The main point of why such forecasts do not work is related to the fact that little thought goes into how it will be pulled off. Unlike a new product or technological development, raw growth is the hardest to deliver unless the market wants it. Somehow, founders and entrepreneurs get something in their minds that they are in control of the marketplace. In reality, the success stories of garage-to-IPO tech companies occurred on the backs of a market that was wildly demanding the product being sold. If what a company is selling is not naturally flying off the shelves, creating a linear “we’re going to grow” forecast is a waste of time.
Very well the largest issue of such growth fantasies has to do with the mental and emotional distraction going on in the chief executive’s mind. Why would a leader of a company be compelled to make such inane forecasts and, much worse, put any faith in them? Behavior of this sort, absent a viable plan to execute it, is indicative of a host of leadership issues.
The first problem is that the leader prefers to operate in the future and in fantasy rather than the present. In my consulting practice, I have seen many instances where the problems of the present were so grievous that fantasies of growth were used as a coping mechanism. The second problem is that the leader is unable to deal with the present. Operations management and true revenue growth is a challenge requiring dedication, hard work, and expertise.
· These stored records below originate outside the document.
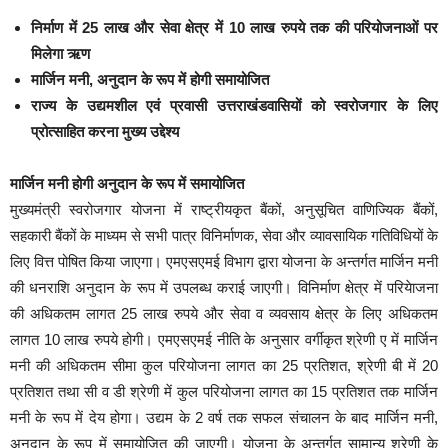
निर्माण में 25 लाख और सेवा क्षेत्र में 10 लाख रुपये तक की परियोजनाओं पर
मिलेगा ऋण
मार्जिन मनी, अनुदान के रूप में होगी समायोजित
राज्य के उद्यमशील एवं प्रवासी उत्तराखंडवासियों को स्वरोजगार के लिए
प्रोत्साहित करना मुख्य उद्देश्य
मार्जिन मनी होगी अनुदान के रूप में समायोजित
मुख्यमंत्री स्वरोजगार योजना में राष्ट्रीयकृत बैंकों, अनुसूचित वाणिज्यिक बैंकों,
सहकारी बैंकों के माध्यम से सभी पात्र विनिर्माणक, सेवा और व्यावसायिक गतिविधियों के
लिए वित्त पोषित किया जाएगा। एमएसएमई विभाग द्वारा योजना के अन्तर्गत मार्जिन मनी
की धनराशि अनुदान के रूप में उपलब्ध कराई जाएगी। विनिर्माण क्षेत्र में परियेाजना
की अधिकतम लागत 25 लाख रुपये और सेवा व व्यवसाय क्षेत्र के लिए अधिकतम
लागत 10 लाख रुपये होगी। एमएसएमई नीति के अनुसार वर्गीकृत श्रेणी ए में मार्जिन
मनी की अधिकतम सीमा कुल परियोजना लागत का 25 प्रतिशत, श्रेणी बी में 20
प्रतिशत तथा सी व डी श्रेणी में कुल परियोजना लागत का 15 प्रतिशत तक मार्जिन
मनी के रूप में देय होगा। उद्यम के 2 वर्ष तक सफल संचालन के बाद मार्जिन मनी,
अनुदान के रूप में समायोजित की जाएगी। योजना के अन्तर्गत सामान्य श्रेणी के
For a CEO that prefers to avoid thinking about those vital building blocks, the indication is that he or she is an ineffective leader.
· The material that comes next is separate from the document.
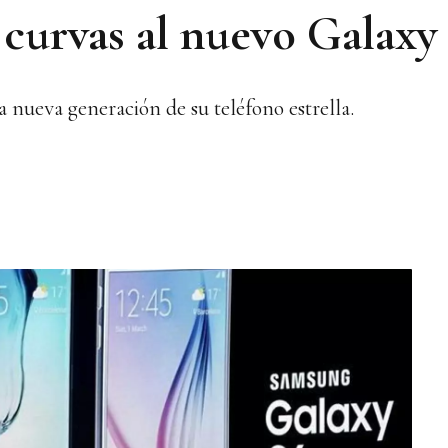
curvas al nuevo Galaxy
 nueva generación de su teléfono estrella.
A matter of thoughtful concern is why so many business owners will exert so much effort to underachieve at an unattainable goal. IPOs and selling out for 9 figure sale prices are extremely rare – even more so without significant infusions of capital or debt. In other words, a founder rarely gets to keep all of such an exit anyway. So why do so many work so hard at something they probably will never attain?
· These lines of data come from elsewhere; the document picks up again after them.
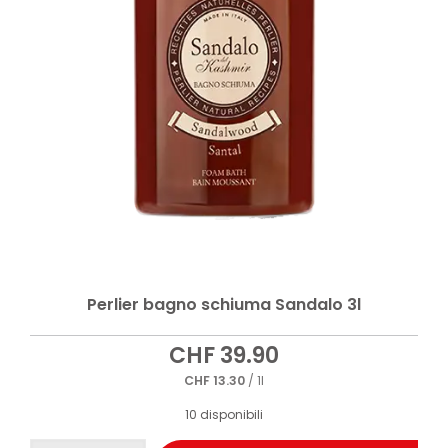
Perlier bagno schiuma Sandalo 3l
CHF
39.90
CHF
13.30
/ 1l
10 disponibili
Perlier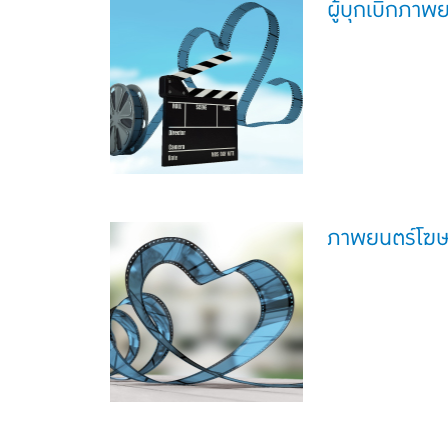
ผู้บุกเบิกภา
ภาพยนตร์โฆ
I see a common behavior trend among these types. There is an almost mystical figure in their mind of a high-society businessperson making deals, jet setting, and placing capital on an ongoing basis. In the mystical fantasy, there is a life of ease, luxury, and power playing – and it appeals to something inside people of this sort that such a life is enviable and worth sacrificing decades to attempt to achieve.
What is ignored in these fantasies is a healthy dose of reality. The amount of “power players” in this role is very few. They are somewhat interdependent as rarely is a deal done with one person, in cash. Banks and investors are routinely involved. All the more so, why does a person have to stake their self-esteem on such a goal? Self-esteem is generated internally and is not dependent on external validation by others. Letting others dictate our self-esteem is akin to emotional enslavement and is unnatural. Founders and entrepreneurs that feed on this kind of negative validation undermine the success they already have and lead themselves down the all too common path of personal boom and bust financial cycles yearning for the unattainable. We would all do well to avoid such thinking.